▶ _Problema planteado A_:
Expresa como lista JSON de cadenas las líneas del listado desde la que contiene "pose: elev=70.8 azim=303.6" hasta el final del listado, ambas incluidas. Usa una cadena por línea y omite las líneas en blanco.

▶ _Pasaje extraído_:
====
Cuando faltaba poco más de un año para las elecciones nacionales de 2014, uno de los probables candidatos al cargo presidencial, Jorge Larrañaga, anunció una serie de movimientos destinados a, según anunciaron representantes de su grupo político, “reclutar intelectuales” que “rivalicen con los cuadros de la izquierda”. Al parecer se va a reanimar la Fundación Wilson Ferreira Aldunate —que viene exhibiendo una energía que no hace honor a la del gran dirigente del partido nacional— con la finalidad de convertirla, según dijeron, en un think tank.

En un artículo acerca de la corporación RAND (Research AND Developement —investigación y desarrollo) una misteriosa organización creada poco después de terminada la segunda guerra mundial para asesorar a la fuerza aérea estadounidense, pero que hoy asesora a empresas y gobiernos en múltiples áreas, la periodista Virginia Campbell dice que la expresión “think tank” nació en Gran Bretaña durante la guerra, y que se aplicó por primera vez a esa corporación. Tiene sentido: un tanque, para funcionar adecuadamente, no puede tener filtraciones, y RAND trabaja casi siempre en proyectos tan “estratégicos y sensibles para la seguridad pública”, que los que piensan ahí dentro deben estar protegidos de filtraciones. Pero el asunto de las filtraciones ya no parece ser tan importante (todos los tanques han resultado ser notablemente porosos), de modo que en la actualidad se emplea la expresión para referirse a algo así como un comité de sabios.

Incluso se emplean expresiones con voluntad sinónima, como “usina de ideas”, seguramente con la confianza de que la industria y sus sistemas de montaje como técnica para aumentar la riqueza son una buena metáfora para el pensamiento creativo.
====
▶ _Registros proporcionados_:
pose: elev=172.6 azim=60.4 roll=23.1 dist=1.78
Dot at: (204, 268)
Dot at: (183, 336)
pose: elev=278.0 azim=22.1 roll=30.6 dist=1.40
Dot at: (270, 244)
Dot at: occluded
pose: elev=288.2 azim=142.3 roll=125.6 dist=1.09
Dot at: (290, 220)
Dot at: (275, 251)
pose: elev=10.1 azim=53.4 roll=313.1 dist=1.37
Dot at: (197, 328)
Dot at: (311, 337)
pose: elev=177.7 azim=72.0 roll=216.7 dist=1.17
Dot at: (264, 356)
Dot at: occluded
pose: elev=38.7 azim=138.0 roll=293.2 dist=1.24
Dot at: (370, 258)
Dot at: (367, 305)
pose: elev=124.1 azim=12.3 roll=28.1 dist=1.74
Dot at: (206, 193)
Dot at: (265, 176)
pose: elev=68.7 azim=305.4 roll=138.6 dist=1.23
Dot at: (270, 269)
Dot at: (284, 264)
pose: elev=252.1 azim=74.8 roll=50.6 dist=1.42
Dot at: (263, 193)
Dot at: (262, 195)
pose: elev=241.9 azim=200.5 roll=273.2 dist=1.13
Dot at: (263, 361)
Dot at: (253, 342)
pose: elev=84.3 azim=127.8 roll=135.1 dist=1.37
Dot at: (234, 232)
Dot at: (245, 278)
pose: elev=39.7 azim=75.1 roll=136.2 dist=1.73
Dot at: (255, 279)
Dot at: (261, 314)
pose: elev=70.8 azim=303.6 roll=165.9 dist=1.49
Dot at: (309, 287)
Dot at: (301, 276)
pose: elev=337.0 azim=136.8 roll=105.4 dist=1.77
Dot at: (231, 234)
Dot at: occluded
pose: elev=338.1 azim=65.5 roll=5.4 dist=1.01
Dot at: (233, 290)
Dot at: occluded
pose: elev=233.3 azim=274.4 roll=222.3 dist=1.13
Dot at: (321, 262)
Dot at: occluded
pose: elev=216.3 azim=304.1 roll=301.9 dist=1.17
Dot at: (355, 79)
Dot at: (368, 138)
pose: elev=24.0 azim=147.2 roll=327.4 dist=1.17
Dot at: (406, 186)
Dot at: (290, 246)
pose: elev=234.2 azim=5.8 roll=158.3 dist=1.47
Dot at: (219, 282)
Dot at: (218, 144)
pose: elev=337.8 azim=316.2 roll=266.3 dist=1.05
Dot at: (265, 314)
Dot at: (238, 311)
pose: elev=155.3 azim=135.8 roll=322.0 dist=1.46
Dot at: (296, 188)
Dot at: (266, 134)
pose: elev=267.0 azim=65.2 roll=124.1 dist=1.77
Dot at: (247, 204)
====
▶ _Problema planteado B_:
Extrae literalmente del pasaje sobre los think tanks el fragmento que va desde "Cuando faltaba poco" hasta "un think tank.", ambos incluidos.

▶ _Solución del problema A_:
[
  "pose: elev=70.8 azim=303.6 roll=165.9 dist=1.49",
  "Dot at: (309, 287)",
  "Dot at: (301, 276)",
  "pose: elev=337.0 azim=136.8 roll=105.4 dist=1.77",
  "Dot at: (231, 234)",
  "Dot at: occluded",
  "pose: elev=338.1 azim=65.5 roll=5.4 dist=1.01",
  "Dot at: (233, 290)",
  "Dot at: occluded",
  "pose: elev=233.3 azim=274.4 roll=222.3 dist=1.13",
  "Dot at: (321, 262)",
  "Dot at: occluded",
  "pose: elev=216.3 azim=304.1 roll=301.9 dist=1.17",
  "Dot at: (355, 79)",
  "Dot at: (368, 138)",
  "pose: elev=24.0 azim=147.2 roll=327.4 dist=1.17",
  "Dot at: (406, 186)",
  "Dot at: (290, 246)",
  "pose: elev=234.2 azim=5.8 roll=158.3 dist=1.47",
  "Dot at: (219, 282)",
  "Dot at: (218, 144)",
  "pose: elev=337.8 azim=316.2 roll=266.3 dist=1.05",
  "Dot at: (265, 314)",
  "Dot at: (238, 311)",
  "pose: elev=155.3 azim=135.8 roll=322.0 dist=1.46",
  "Dot at: (296, 188)",
  "Dot at: (266, 134)",
  "pose: elev=267.0 azim=65.2 roll=124.1 dist=1.77",
  "Dot at: (247, 204)"
]

▶ _Solución del problema B_:
Cuando faltaba poco más de un año para las elecciones nacionales de 2014, uno de los probables candidatos al cargo presidencial, Jorge Larrañaga, anunció una serie de movimientos destinados a, según anunciaron representantes de su grupo político, “reclutar intelectuales” que “rivalicen con los cuadros de la izquierda”. Al parecer se va a reanimar la Fundación Wilson Ferreira Aldunate —que viene exhibiendo una energía que no hace honor a la del gran dirigente del partido nacional— con la finalidad de convertirla, según dijeron, en un think tank.